Improving CME modelling with data assimilation of Heliospheric Imager observations into the HUXt solar wind numerical model.

Coronal Mass Ejections that impact Earth drive the most severe space weather. To better enable effective space weather mitigation plans, there is much interest in improving the quality of CME arrival time predictions, particularly by quantifying and reducing the prediction uncertainty. A limited set of observatories, challenges in interpreting observation data, and limiting assumptions in CME parameterisations all play important roles in the uncertainty of the predicted CME evolution.

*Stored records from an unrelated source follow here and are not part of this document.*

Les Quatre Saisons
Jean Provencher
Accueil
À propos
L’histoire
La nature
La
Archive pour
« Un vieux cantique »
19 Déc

Data assimilation techniques provide a path for improving the predictive skill, by integrating observations into a modelling framework in a way that returns model states that better reflect the true state of a system. Furthermore, such techniques can self-consistently account for uncertainty in the observations, and uncertainty in the models structure and parameterisations.

We present some early results from our work to build a particle filter data assimilation scheme around the HUXt solar wind model. Assimilating the time-elongation profiles of CME flanks observed by the Heliospheric Imagers on NASAs STEREO mission, we demonstrate that such methods have good potential to improve modelled CME arrival time predictions. Using a simulation study, we present an estimate of the potential CME arrival time prediction improvements gained by using this particle-filter approach with an L5 Heliospheric Imager.